[Collected data]
◆ ◆ ◆ ◆ ◆
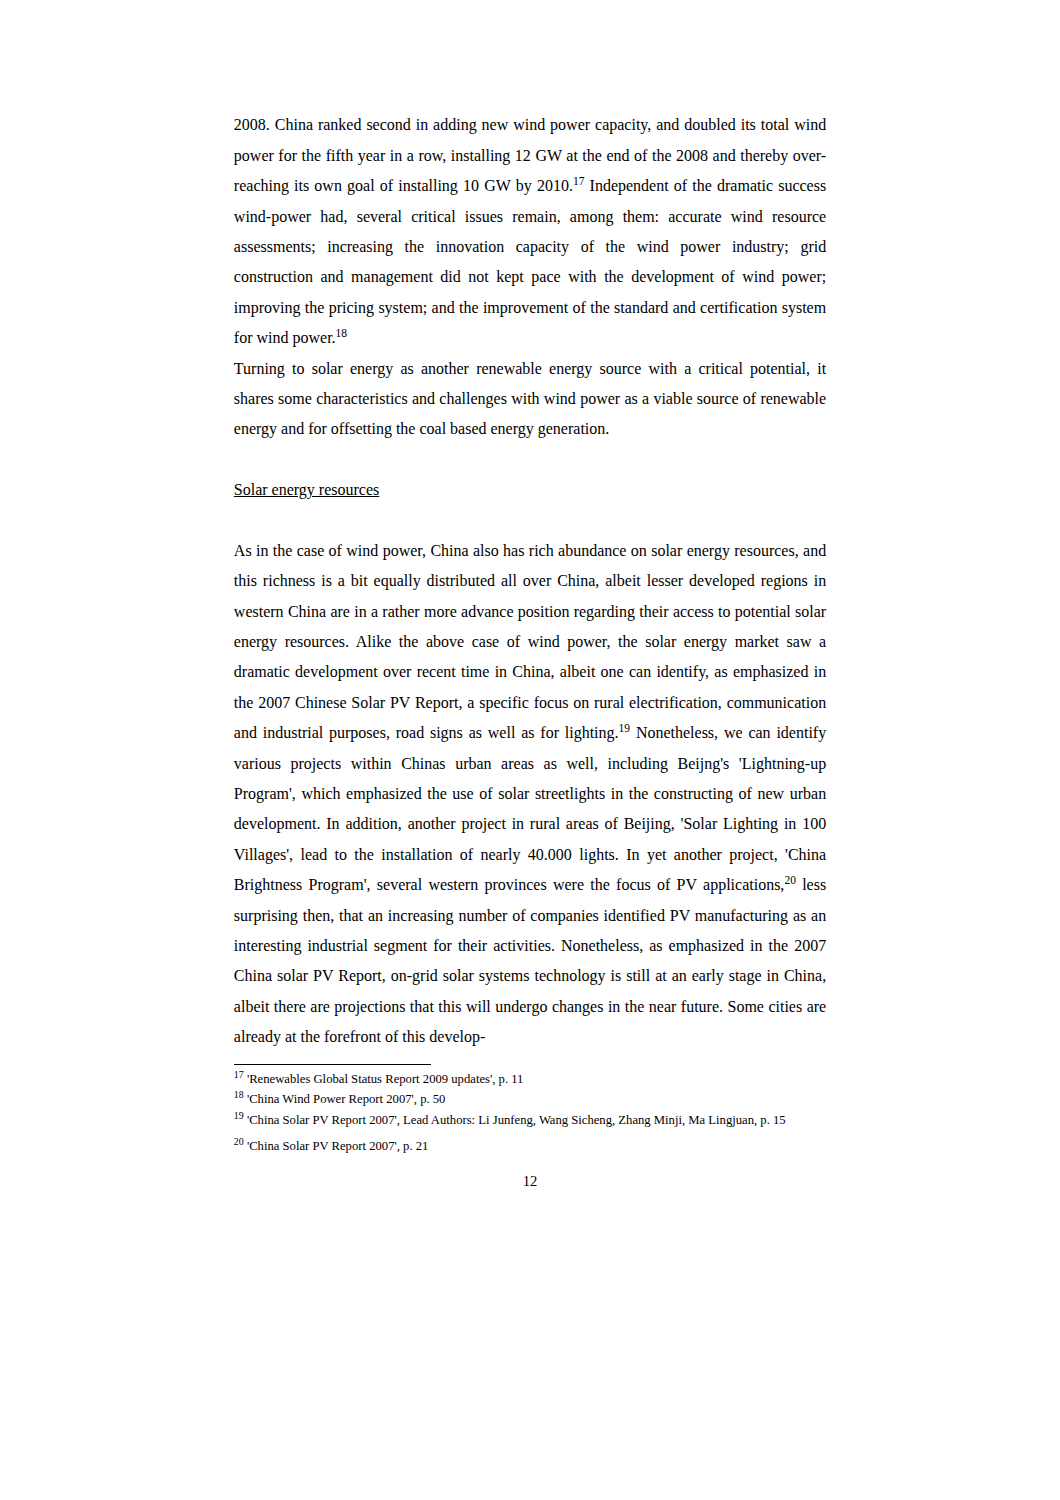2008. China ranked second in adding new wind power capacity, and doubled its total wind power for the fifth year in a row, installing 12 GW at the end of the 2008 and thereby over-reaching its own goal of installing 10 GW by 2010.17 Independent of the dramatic success wind-power had, several critical issues remain, among them: accurate wind resource assessments; increasing the innovation capacity of the wind power industry; grid construction and management did not kept pace with the development of wind power; improving the pricing system; and the improvement of the standard and certification system for wind power.18
Turning to solar energy as another renewable energy source with a critical potential, it shares some characteristics and challenges with wind power as a viable source of renewable energy and for offsetting the coal based energy generation.
Solar energy resources
As in the case of wind power, China also has rich abundance on solar energy resources, and this richness is a bit equally distributed all over China, albeit lesser developed regions in western China are in a rather more advance position regarding their access to potential solar energy resources. Alike the above case of wind power, the solar energy market saw a dramatic development over recent time in China, albeit one can identify, as emphasized in the 2007 Chinese Solar PV Report, a specific focus on rural electrification, communication and industrial purposes, road signs as well as for lighting.19 Nonetheless, we can identify various projects within Chinas urban areas as well, including Beijng's 'Lightning-up Program', which emphasized the use of solar streetlights in the constructing of new urban development. In addition, another project in rural areas of Beijing, 'Solar Lighting in 100 Villages', lead to the installation of nearly 40.000 lights. In yet another project, 'China Brightness Program', several western provinces were the focus of PV applications,20 less surprising then, that an increasing number of companies identified PV manufacturing as an interesting industrial segment for their activities. Nonetheless, as emphasized in the 2007 China solar PV Report, on-grid solar systems technology is still at an early stage in China, albeit there are projections that this will undergo changes in the near future. Some cities are already at the forefront of this develop-
17 'Renewables Global Status Report 2009 updates', p. 11
18 'China Wind Power Report 2007', p. 50
19 'China Solar PV Report 2007', Lead Authors: Li Junfeng, Wang Sicheng, Zhang Minji, Ma Lingjuan, p. 15
20 'China Solar PV Report 2007', p. 21
12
◆ ◆ ◆ ◆ ◆
From the first line to the last, output the data exactly; skip any pictures.

EXERCISE OUTPUT:
2008. China ranked second in adding new wind power capacity, and doubled its total wind power for the fifth year in a row, installing 12 GW at the end of the 2008 and thereby over-reaching its own goal of installing 10 GW by 2010.17 Independent of the dramatic success wind-power had, several critical issues remain, among them: accurate wind resource assessments; increasing the innovation capacity of the wind power industry; grid construction and management did not kept pace with the development of wind power; improving the pricing system; and the improvement of the standard and certification system for wind power.18
Turning to solar energy as another renewable energy source with a critical potential, it shares some characteristics and challenges with wind power as a viable source of renewable energy and for offsetting the coal based energy generation.
Solar energy resources
As in the case of wind power, China also has rich abundance on solar energy resources, and this richness is a bit equally distributed all over China, albeit lesser developed regions in western China are in a rather more advance position regarding their access to potential solar energy resources. Alike the above case of wind power, the solar energy market saw a dramatic development over recent time in China, albeit one can identify, as emphasized in the 2007 Chinese Solar PV Report, a specific focus on rural electrification, communication and industrial purposes, road signs as well as for lighting.19 Nonetheless, we can identify various projects within Chinas urban areas as well, including Beijng's 'Lightning-up Program', which emphasized the use of solar streetlights in the constructing of new urban development. In addition, another project in rural areas of Beijing, 'Solar Lighting in 100 Villages', lead to the installation of nearly 40.000 lights. In yet another project, 'China Brightness Program', several western provinces were the focus of PV applications,20 less surprising then, that an increasing number of companies identified PV manufacturing as an interesting industrial segment for their activities. Nonetheless, as emphasized in the 2007 China solar PV Report, on-grid solar systems technology is still at an early stage in China, albeit there are projections that this will undergo changes in the near future. Some cities are already at the forefront of this develop-
17 'Renewables Global Status Report 2009 updates', p. 11
18 'China Wind Power Report 2007', p. 50
19 'China Solar PV Report 2007', Lead Authors: Li Junfeng, Wang Sicheng, Zhang Minji, Ma Lingjuan, p. 15
20 'China Solar PV Report 2007', p. 21
12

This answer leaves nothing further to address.